--- GIVEN DATA ---

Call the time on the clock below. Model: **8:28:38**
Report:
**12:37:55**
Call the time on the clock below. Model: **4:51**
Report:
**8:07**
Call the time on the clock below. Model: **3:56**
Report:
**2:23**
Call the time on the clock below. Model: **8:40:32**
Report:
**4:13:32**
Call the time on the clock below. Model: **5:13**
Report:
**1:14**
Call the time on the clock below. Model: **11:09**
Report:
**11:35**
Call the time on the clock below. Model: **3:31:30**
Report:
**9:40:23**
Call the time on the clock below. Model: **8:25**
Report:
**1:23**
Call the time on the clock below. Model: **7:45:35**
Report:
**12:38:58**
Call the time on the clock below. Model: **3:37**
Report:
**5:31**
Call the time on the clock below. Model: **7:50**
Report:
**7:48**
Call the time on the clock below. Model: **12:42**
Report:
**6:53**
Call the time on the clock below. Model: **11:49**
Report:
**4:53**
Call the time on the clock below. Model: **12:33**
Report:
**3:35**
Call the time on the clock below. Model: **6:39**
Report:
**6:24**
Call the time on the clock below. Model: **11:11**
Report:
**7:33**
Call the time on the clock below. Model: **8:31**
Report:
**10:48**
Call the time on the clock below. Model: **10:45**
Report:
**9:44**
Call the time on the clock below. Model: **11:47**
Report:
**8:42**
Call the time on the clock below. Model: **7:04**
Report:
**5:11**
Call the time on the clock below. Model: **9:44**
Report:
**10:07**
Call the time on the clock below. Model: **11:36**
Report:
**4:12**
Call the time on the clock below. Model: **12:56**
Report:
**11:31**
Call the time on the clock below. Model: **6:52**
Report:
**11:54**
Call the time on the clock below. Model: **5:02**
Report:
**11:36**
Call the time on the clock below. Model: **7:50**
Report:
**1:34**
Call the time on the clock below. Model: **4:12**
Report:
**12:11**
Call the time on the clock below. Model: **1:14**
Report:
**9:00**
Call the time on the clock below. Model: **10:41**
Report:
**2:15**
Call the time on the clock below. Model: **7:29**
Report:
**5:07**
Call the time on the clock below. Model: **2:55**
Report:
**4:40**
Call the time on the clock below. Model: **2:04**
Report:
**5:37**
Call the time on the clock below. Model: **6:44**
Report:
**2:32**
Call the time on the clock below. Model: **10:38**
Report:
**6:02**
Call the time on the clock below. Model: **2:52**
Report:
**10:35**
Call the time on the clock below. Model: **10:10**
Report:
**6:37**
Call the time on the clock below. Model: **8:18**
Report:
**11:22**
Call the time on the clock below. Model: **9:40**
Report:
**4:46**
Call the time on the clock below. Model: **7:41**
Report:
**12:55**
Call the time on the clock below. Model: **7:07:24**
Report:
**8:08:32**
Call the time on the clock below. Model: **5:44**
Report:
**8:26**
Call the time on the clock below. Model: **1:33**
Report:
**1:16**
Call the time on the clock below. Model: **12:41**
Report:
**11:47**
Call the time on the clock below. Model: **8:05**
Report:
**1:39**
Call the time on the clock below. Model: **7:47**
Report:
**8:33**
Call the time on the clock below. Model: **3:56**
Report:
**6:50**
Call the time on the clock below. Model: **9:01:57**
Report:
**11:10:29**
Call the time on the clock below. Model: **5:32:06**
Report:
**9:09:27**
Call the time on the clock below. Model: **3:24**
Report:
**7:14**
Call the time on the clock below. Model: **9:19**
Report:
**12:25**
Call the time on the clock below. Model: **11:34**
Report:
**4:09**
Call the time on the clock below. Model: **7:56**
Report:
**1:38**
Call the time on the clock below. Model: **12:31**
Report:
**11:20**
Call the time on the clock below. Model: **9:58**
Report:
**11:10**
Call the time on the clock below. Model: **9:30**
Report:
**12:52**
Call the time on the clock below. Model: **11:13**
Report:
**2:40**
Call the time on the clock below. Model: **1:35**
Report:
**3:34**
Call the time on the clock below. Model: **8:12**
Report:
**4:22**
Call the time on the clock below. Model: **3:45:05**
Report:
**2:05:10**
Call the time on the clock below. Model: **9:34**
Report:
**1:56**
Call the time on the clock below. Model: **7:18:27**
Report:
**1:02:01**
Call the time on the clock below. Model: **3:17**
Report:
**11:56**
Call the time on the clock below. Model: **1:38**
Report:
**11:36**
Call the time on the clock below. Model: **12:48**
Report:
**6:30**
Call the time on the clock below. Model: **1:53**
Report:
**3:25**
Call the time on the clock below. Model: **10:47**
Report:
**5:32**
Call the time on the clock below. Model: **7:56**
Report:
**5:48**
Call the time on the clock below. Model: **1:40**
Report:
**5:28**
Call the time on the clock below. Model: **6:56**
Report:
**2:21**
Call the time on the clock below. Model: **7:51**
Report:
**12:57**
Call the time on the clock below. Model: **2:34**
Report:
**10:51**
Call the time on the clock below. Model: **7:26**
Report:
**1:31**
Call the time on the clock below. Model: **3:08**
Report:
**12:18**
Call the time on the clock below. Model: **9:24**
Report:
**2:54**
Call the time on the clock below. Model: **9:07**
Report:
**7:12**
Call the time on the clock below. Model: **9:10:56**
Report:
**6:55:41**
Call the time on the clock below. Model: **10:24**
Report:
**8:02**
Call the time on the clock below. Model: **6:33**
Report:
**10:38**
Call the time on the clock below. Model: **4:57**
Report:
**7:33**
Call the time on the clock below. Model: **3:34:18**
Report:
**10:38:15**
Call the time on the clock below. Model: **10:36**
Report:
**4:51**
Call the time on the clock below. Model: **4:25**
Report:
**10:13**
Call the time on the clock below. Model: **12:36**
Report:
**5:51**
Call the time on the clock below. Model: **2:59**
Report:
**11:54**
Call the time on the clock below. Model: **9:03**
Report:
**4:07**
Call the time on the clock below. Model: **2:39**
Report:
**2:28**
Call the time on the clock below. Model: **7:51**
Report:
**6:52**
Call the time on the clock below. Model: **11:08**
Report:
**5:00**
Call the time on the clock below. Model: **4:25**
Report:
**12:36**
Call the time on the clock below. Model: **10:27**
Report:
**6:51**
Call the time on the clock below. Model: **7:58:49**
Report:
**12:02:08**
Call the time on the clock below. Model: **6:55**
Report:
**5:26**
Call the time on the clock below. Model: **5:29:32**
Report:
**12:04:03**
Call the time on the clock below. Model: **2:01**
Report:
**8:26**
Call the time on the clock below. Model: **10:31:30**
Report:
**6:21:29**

---

_EXERCISE_. Reproduce all of the records above word for word, adding nothing and leaving nothing out.

_TASK SOLUTION_.
Call the time on the clock below. Model: **8:28:38**
Report:
**12:37:55**
Call the time on the clock below. Model: **4:51**
Report:
**8:07**
Call the time on the clock below. Model: **3:56**
Report:
**2:23**
Call the time on the clock below. Model: **8:40:32**
Report:
**4:13:32**
Call the time on the clock below. Model: **5:13**
Report:
**1:14**
Call the time on the clock below. Model: **11:09**
Report:
**11:35**
Call the time on the clock below. Model: **3:31:30**
Report:
**9:40:23**
Call the time on the clock below. Model: **8:25**
Report:
**1:23**
Call the time on the clock below. Model: **7:45:35**
Report:
**12:38:58**
Call the time on the clock below. Model: **3:37**
Report:
**5:31**
Call the time on the clock below. Model: **7:50**
Report:
**7:48**
Call the time on the clock below. Model: **12:42**
Report:
**6:53**
Call the time on the clock below. Model: **11:49**
Report:
**4:53**
Call the time on the clock below. Model: **12:33**
Report:
**3:35**
Call the time on the clock below. Model: **6:39**
Report:
**6:24**
Call the time on the clock below. Model: **11:11**
Report:
**7:33**
Call the time on the clock below. Model: **8:31**
Report:
**10:48**
Call the time on the clock below. Model: **10:45**
Report:
**9:44**
Call the time on the clock below. Model: **11:47**
Report:
**8:42**
Call the time on the clock below. Model: **7:04**
Report:
**5:11**
Call the time on the clock below. Model: **9:44**
Report:
**10:07**
Call the time on the clock below. Model: **11:36**
Report:
**4:12**
Call the time on the clock below. Model: **12:56**
Report:
**11:31**
Call the time on the clock below. Model: **6:52**
Report:
**11:54**
Call the time on the clock below. Model: **5:02**
Report:
**11:36**
Call the time on the clock below. Model: **7:50**
Report:
**1:34**
Call the time on the clock below. Model: **4:12**
Report:
**12:11**
Call the time on the clock below. Model: **1:14**
Report:
**9:00**
Call the time on the clock below. Model: **10:41**
Report:
**2:15**
Call the time on the clock below. Model: **7:29**
Report:
**5:07**
Call the time on the clock below. Model: **2:55**
Report:
**4:40**
Call the time on the clock below. Model: **2:04**
Report:
**5:37**
Call the time on the clock below. Model: **6:44**
Report:
**2:32**
Call the time on the clock below. Model: **10:38**
Report:
**6:02**
Call the time on the clock below. Model: **2:52**
Report:
**10:35**
Call the time on the clock below. Model: **10:10**
Report:
**6:37**
Call the time on the clock below. Model: **8:18**
Report:
**11:22**
Call the time on the clock below. Model: **9:40**
Report:
**4:46**
Call the time on the clock below. Model: **7:41**
Report:
**12:55**
Call the time on the clock below. Model: **7:07:24**
Report:
**8:08:32**
Call the time on the clock below. Model: **5:44**
Report:
**8:26**
Call the time on the clock below. Model: **1:33**
Report:
**1:16**
Call the time on the clock below. Model: **12:41**
Report:
**11:47**
Call the time on the clock below. Model: **8:05**
Report:
**1:39**
Call the time on the clock below. Model: **7:47**
Report:
**8:33**
Call the time on the clock below. Model: **3:56**
Report:
**6:50**
Call the time on the clock below. Model: **9:01:57**
Report:
**11:10:29**
Call the time on the clock below. Model: **5:32:06**
Report:
**9:09:27**
Call the time on the clock below. Model: **3:24**
Report:
**7:14**
Call the time on the clock below. Model: **9:19**
Report:
**12:25**
Call the time on the clock below. Model: **11:34**
Report:
**4:09**
Call the time on the clock below. Model: **7:56**
Report:
**1:38**
Call the time on the clock below. Model: **12:31**
Report:
**11:20**
Call the time on the clock below. Model: **9:58**
Report:
**11:10**
Call the time on the clock below. Model: **9:30**
Report:
**12:52**
Call the time on the clock below. Model: **11:13**
Report:
**2:40**
Call the time on the clock below. Model: **1:35**
Report:
**3:34**
Call the time on the clock below. Model: **8:12**
Report:
**4:22**
Call the time on the clock below. Model: **3:45:05**
Report:
**2:05:10**
Call the time on the clock below. Model: **9:34**
Report:
**1:56**
Call the time on the clock below. Model: **7:18:27**
Report:
**1:02:01**
Call the time on the clock below. Model: **3:17**
Report:
**11:56**
Call the time on the clock below. Model: **1:38**
Report:
**11:36**
Call the time on the clock below. Model: **12:48**
Report:
**6:30**
Call the time on the clock below. Model: **1:53**
Report:
**3:25**
Call the time on the clock below. Model: **10:47**
Report:
**5:32**
Call the time on the clock below. Model: **7:56**
Report:
**5:48**
Call the time on the clock below. Model: **1:40**
Report:
**5:28**
Call the time on the clock below. Model: **6:56**
Report:
**2:21**
Call the time on the clock below. Model: **7:51**
Report:
**12:57**
Call the time on the clock below. Model: **2:34**
Report:
**10:51**
Call the time on the clock below. Model: **7:26**
Report:
**1:31**
Call the time on the clock below. Model: **3:08**
Report:
**12:18**
Call the time on the clock below. Model: **9:24**
Report:
**2:54**
Call the time on the clock below. Model: **9:07**
Report:
**7:12**
Call the time on the clock below. Model: **9:10:56**
Report:
**6:55:41**
Call the time on the clock below. Model: **10:24**
Report:
**8:02**
Call the time on the clock below. Model: **6:33**
Report:
**10:38**
Call the time on the clock below. Model: **4:57**
Report:
**7:33**
Call the time on the clock below. Model: **3:34:18**
Report:
**10:38:15**
Call the time on the clock below. Model: **10:36**
Report:
**4:51**
Call the time on the clock below. Model: **4:25**
Report:
**10:13**
Call the time on the clock below. Model: **12:36**
Report:
**5:51**
Call the time on the clock below. Model: **2:59**
Report:
**11:54**
Call the time on the clock below. Model: **9:03**
Report:
**4:07**
Call the time on the clock below. Model: **2:39**
Report:
**2:28**
Call the time on the clock below. Model: **7:51**
Report:
**6:52**
Call the time on the clock below. Model: **11:08**
Report:
**5:00**
Call the time on the clock below. Model: **4:25**
Report:
**12:36**
Call the time on the clock below. Model: **10:27**
Report:
**6:51**
Call the time on the clock below. Model: **7:58:49**
Report:
**12:02:08**
Call the time on the clock below. Model: **6:55**
Report:
**5:26**
Call the time on the clock below. Model: **5:29:32**
Report:
**12:04:03**
Call the time on the clock below. Model: **2:01**
Report:
**8:26**
Call the time on the clock below. Model: **10:31:30**
Report:
**6:21:29**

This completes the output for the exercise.